Why and How does my peer increases

So I noticed when I run ipfs desktop, it usually starts with peers less than 10…and then over a couple of minutes, this number steady increases…

Question I have are:

  • What is the process that controls this increment in the number of peers a node has?
  • How is this discovery of peers done?
  • Can I control this is some way? For example limit the number of peers? Or say I do not want to connect to some peers?

@finlaybweber

The TLDR is any time you stumble onto a peer, you hold onto them.
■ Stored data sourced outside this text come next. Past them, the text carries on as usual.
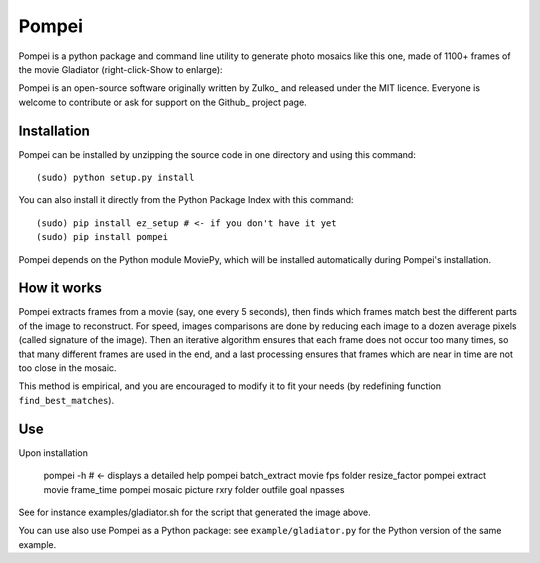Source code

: Pompei
=================

Pompei is a python package and command line utility to generate photo mosaics like this one, made of 1100+ frames of the movie Gladiator (right-click-Show to enlarge):


Pompei is an open-source software originally written by Zulko_ and released under the MIT licence. Everyone is welcome to contribute or ask for support on the Github_ project page.

Installation
--------------

Pompei can be installed by unzipping the source code in one directory and using this command: ::

    (sudo) python setup.py install

You can also install it directly from the Python Package Index with this command: ::

    (sudo) pip install ez_setup # <- if you don't have it yet
    (sudo) pip install pompei

Pompei depends on the Python module MoviePy, which will be installed automatically during Pompei's installation.

How it works
-------------

Pompei extracts frames from a movie (say, one every 5 seconds), then finds which frames match best the different parts of the image to reconstruct. For speed, images comparisons are done by reducing each image to a dozen average pixels (called signature of the image). Then an iterative algorithm ensures that each frame does not occur too many times, so that many different frames are used in the end, and a last processing ensures that frames which are near in time are not too close in the mosaic.

This method is empirical, and you are encouraged to modify it to fit your needs (by redefining function ``find_best_matches``).

Use
-----

Upon installation

    pompei -h     # <- displays a detailed help
    pompei batch_extract movie fps folder resize_factor
    pompei extract movie frame_time
    pompei mosaic picture rxry folder outfile goal npasses

See for instance examples/gladiator.sh for the script that generated the image above.

You can use also use Pompei as a Python package: see ``example/gladiator.py`` for the Python version of the same example.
Once you hit some limit then you remove the “least useful” peers until you’re within the acceptable range of connections.

There are a number of ways this could be done, including:

  • DHT
    • Being a DHT client (the default with IPFS desktop) will cause you to connect to a number of DHT nodes in order to be able to look up data efficiently
    • Being a DHT server (the default with standard go-ipfs if your machine is reachable on the public internet) will cause you to lookup nodes in order to efficiently perform lookups and give peers good responses, and will also receive connections from peers looking for data in the DHT
  • MDNS (enabled by default) will connect to all IPFS (or libp2p) MDNS nodes on your local network
  • Content Providing
    • Looking for providers of content to download (i.e. via the DHT) will connect you to those providers
    • If you have content you are advertising, and are publicly reachable then people will find you (i.e. via the DHT) and connect to you

The reason you see less then 10 immediately, then an increase is that the first ~5-10 immediate connections are done to the bootstrapping nodes hardcoded in your config. Then the DHT peer discovery begins and the number of nodes growth organically.